Il y a des parties mortes dans l’œuvre de Chateaubriand : ses idées philosophiques, son style empire, et — ce qu’il faut regretter — son romantisme classique, sa vision pittoresque de la civilisation grecque et romaine. On laissera tomber tout cela : et l’on ne prendra que les parties franchement modernes de son inspiration. De celles-ci coulera tout le romantisme, histoire et poésie.

Il a donné des leçons d’individualisme, dont nos romantiques s’inspireront; et à travers Byron, ce sera encore Chateaubriand qui leur reviendra. Le héros romantique, victime de la destinée sombre par état et désespéré, est sa création. Il y a même dans René un dilettante de la révolte et du crime qui se fait une volupté d’être seul contre toute la société : « Se sentir innocent et être condamné par la loi était dans la nature des idées de René une espèce de triomphe sur l’ordre social ». L’ennui, la mélancolie, tout le vague de l’âme de Chateaubriand, séparé de sa puissance pittoresque, formera le courant lamartinien[2]. A chaque instant, dans une lecture rapide, se notent les thèmes auxquels il ne manque que le vers de Lamartine.
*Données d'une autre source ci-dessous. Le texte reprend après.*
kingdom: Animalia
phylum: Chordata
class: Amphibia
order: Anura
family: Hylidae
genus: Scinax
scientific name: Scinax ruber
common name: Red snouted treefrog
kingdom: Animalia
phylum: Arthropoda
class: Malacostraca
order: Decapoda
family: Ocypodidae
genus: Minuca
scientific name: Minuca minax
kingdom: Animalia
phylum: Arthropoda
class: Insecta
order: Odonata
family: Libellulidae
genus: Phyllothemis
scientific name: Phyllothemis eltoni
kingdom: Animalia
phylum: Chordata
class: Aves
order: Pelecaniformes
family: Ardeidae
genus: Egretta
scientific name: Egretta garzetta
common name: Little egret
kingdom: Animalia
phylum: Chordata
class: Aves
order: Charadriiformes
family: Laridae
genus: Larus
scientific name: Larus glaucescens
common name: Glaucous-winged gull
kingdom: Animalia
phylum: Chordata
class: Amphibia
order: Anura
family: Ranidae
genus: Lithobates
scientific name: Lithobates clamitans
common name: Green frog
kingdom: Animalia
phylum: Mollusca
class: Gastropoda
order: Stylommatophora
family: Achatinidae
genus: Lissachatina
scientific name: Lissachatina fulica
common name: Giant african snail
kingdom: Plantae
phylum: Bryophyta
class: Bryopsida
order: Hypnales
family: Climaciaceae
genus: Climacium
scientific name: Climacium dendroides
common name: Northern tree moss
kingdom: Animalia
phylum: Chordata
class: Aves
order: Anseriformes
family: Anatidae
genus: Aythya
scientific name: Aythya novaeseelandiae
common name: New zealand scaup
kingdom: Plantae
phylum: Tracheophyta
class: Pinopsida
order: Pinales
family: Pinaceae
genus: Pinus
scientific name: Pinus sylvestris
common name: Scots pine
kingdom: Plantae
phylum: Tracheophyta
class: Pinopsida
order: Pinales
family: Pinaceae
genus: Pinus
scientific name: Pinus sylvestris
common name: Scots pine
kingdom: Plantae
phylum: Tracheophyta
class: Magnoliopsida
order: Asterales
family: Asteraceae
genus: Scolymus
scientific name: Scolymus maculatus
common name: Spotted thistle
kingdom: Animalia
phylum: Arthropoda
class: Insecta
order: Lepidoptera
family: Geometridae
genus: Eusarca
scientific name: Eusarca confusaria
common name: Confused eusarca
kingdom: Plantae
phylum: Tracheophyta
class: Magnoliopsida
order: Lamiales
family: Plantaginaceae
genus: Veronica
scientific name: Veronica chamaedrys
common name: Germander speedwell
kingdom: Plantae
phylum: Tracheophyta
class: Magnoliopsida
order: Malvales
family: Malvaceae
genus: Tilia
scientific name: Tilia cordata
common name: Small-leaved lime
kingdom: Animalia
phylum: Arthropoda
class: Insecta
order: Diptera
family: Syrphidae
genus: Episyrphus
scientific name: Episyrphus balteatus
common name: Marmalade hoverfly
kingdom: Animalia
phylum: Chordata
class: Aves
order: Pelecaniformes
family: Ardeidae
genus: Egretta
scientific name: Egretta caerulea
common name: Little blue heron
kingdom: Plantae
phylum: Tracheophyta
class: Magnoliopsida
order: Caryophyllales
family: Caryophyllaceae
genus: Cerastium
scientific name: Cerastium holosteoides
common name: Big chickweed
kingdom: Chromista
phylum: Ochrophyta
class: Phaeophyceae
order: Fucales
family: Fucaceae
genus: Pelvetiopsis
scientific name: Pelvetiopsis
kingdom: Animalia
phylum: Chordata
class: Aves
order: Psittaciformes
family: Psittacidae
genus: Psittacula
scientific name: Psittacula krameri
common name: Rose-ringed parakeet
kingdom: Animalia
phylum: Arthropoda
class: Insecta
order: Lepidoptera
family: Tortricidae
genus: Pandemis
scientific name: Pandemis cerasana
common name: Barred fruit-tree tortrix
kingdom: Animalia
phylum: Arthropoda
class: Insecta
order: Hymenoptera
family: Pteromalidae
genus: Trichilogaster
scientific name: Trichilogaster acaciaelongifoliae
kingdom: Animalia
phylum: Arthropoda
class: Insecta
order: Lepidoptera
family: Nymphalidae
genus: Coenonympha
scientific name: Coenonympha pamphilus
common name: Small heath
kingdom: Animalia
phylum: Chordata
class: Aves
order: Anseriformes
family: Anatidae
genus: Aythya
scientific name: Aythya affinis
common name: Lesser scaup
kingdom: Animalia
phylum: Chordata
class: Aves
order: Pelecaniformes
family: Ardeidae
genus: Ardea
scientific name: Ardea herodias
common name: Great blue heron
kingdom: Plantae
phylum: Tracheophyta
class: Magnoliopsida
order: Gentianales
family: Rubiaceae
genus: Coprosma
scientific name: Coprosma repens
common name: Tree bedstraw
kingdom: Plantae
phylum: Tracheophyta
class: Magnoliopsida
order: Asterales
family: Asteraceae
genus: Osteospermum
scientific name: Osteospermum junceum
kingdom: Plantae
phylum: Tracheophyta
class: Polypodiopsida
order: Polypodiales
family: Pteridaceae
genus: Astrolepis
Et quand Chateaubriand écrit en vers, il semble remplir l’intervalle entre Fontanes ou Chênedollé

  1. Génie, I, v, 7 et 12 ; Itinéraire, I, éd. Garnier, p. 193 ; Martyrs, l, XIX (éd. G., p. 263), et Itinéraire, III.
  2. Dans René et les Natchez, l’inspiration de l’Isolement et en général des Méditations. La méditation de René voyageant, et la pièce de l'Homme, adressée à Byron. Jocelyn s’attache au Génie, p. IV, l. I, ch. 7, 8, 9, et l. III, ch. 2, et à René. Les Mémoires d’outre-tombe sont tout pleins de thèmes lamartiniens (I, 214 ; III, 207, etc.), mais vu la date de leur publication, il y a ici seulement harmonie, et non influence.